Arginine methylation, either asymmetric, catalyzed by type I PRMTs, or symmetric, catalyzed by type II PRMTs, affects pre-RNA splicing, alternative polyadenylation and transcription termination [148], and the influence of this PRMT inhibition on AS-related dependence of tumor growth is also shown in Table 2. However, the substrates of all these enzymes include, apart from histones, non-histone proteins, among which several components of the splicing machinery are included. Therefore, it is not known whether the suppression of aberrant AS is due to true epigenetic events. A similar situation occurs when using drugs targeting histone acetylation, because many HATs may also acetylate components of the splicing machinery, which are differentially acetylated in cancer cells [99,154].

8. Future Prospects

Apart from actual epigenetic mechanisms, i.e., those directly affecting the genetic material components, post-translational modifications of splicing machinery have been extensively reported. All these procedures offer a promising way of treating, at least, some types of cancer. Nevertheless, although there are many epidrugs available and some procedures to correct aberrant splicing are being assayed, to the best of our knowledge, the pharmacological treatment of cancer-related, epigenetic alterations of splicing has not been attempted to date. A first possibility would be to start preclinical assays of the drugs reported in Table 2, but also the drugs mentioned in Tables S4 and S5 might be assayed to check whether they are able to break the triangle cancer-AS-epigenetic modifications in some of the many malignancies mentioned in this review.

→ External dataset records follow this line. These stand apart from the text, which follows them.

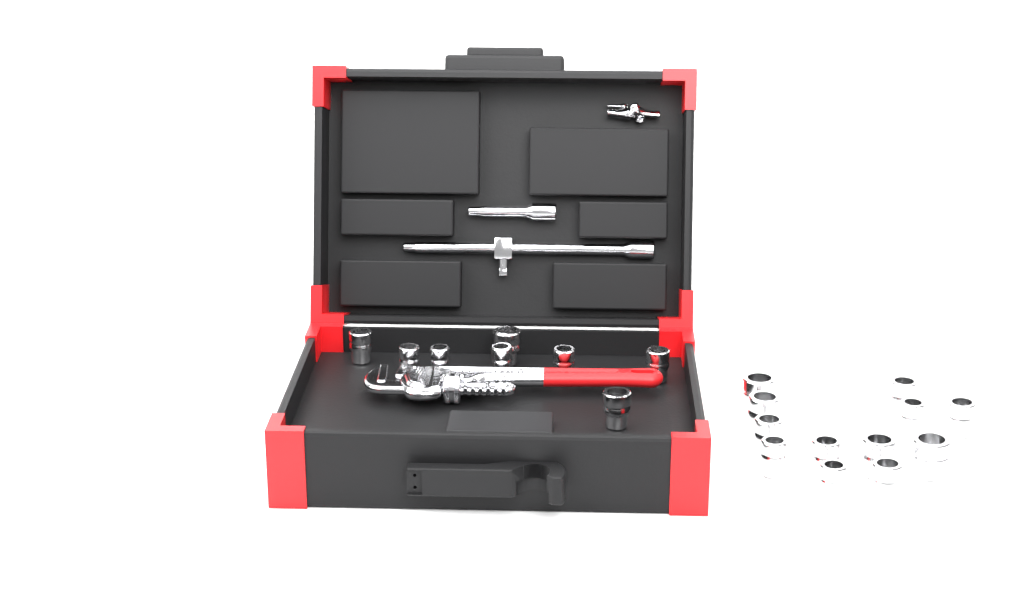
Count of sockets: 20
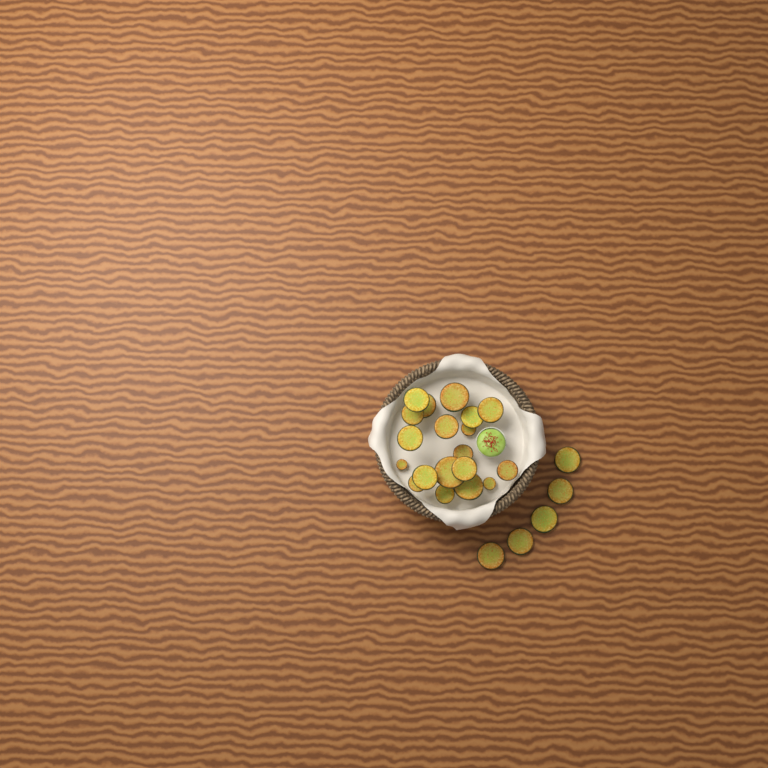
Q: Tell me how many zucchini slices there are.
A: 24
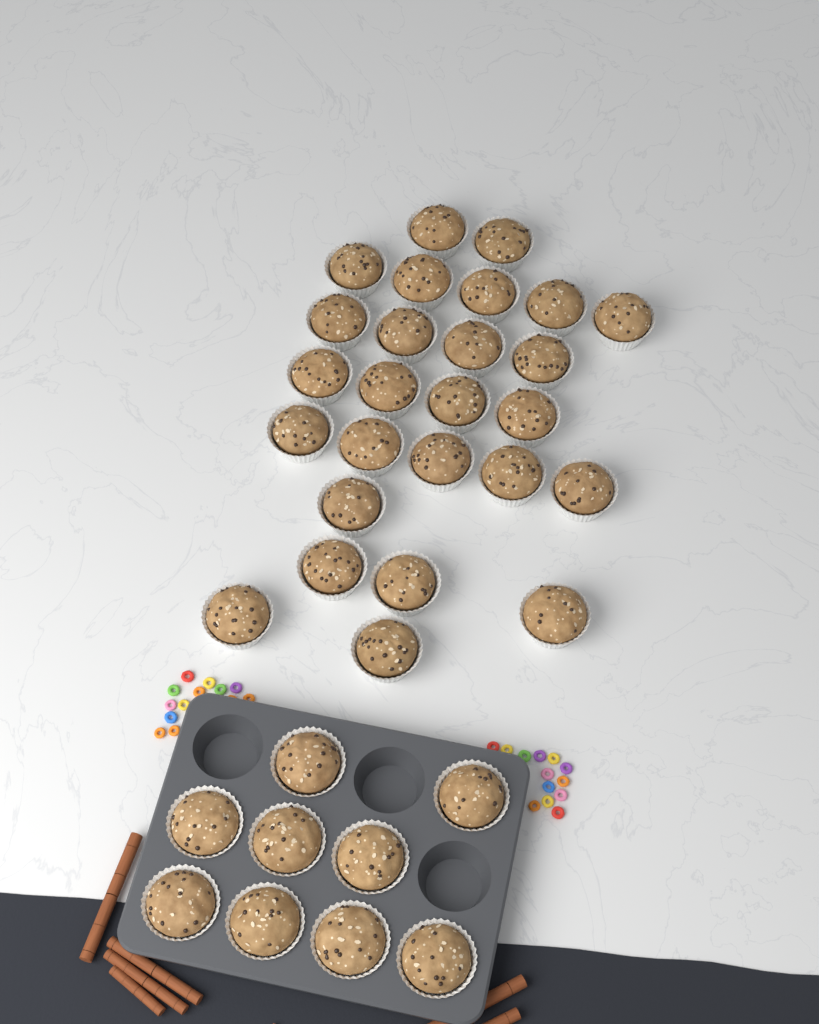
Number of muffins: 35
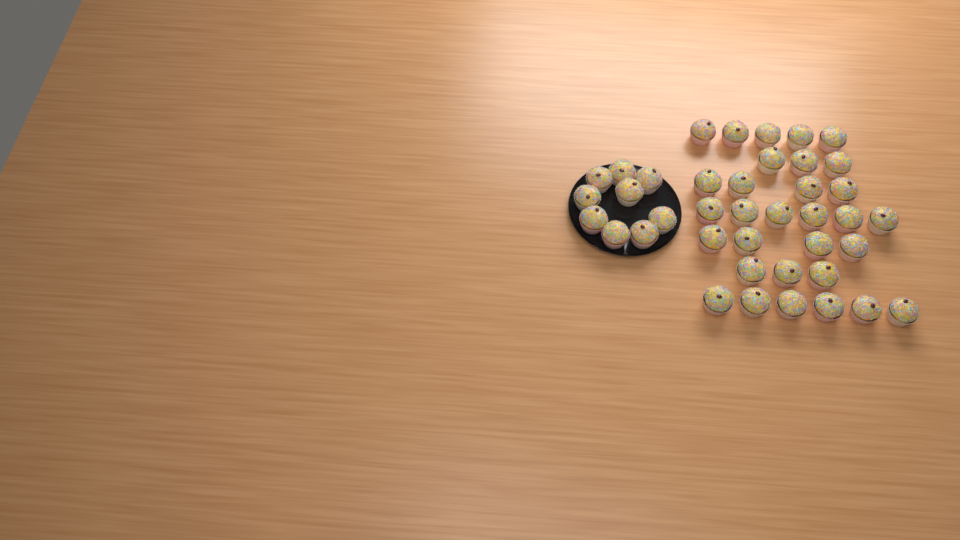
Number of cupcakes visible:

To achieve this goal, a deeper knowledge of the mechanisms of AS and of its epigenetic regulation is required, not to speak of the possible side effects that the inhibitors mentioned in Section 7 may display. Anyway, all these efforts will open a door of hope in managing cancer.

A limitation of the studies mentioned here is that in most cases, research has been carried out with tumor tissues, in which a large-cell heterogeneity exists. It can be expected that in the near future, epigenetics of AS may be studied at the single-cell level. In this manner, a more precise view of the problem will be achieved. The use of organoids derived from cancer tissues may also provide a novel way to study the functional consequences of the use of both epigenetic and AS-related drugs in cancer development.

9. Conclusions

The title of this review suggests that the triangle formed by the influence of AS and epigenetic changes on cancer is not necessarily a dangerous one. As mentioned under Section 7, several therapeutic strategies have been proposed, based both on the reversibility of epigenetic changes and on the targeting of AS-related processes. The therapeutic approaches mentioned are those explicitly suggested in the last years for cancers in which an epigenetics-related AS occurs. A larger number of malignancies involving this kind of relation between epigenetic alterations and aberrant AS have been referred to in this review, and it would be worth checking the possibility of pharmacologically interfering with the pertinent mechanisms as a method of cancer therapy.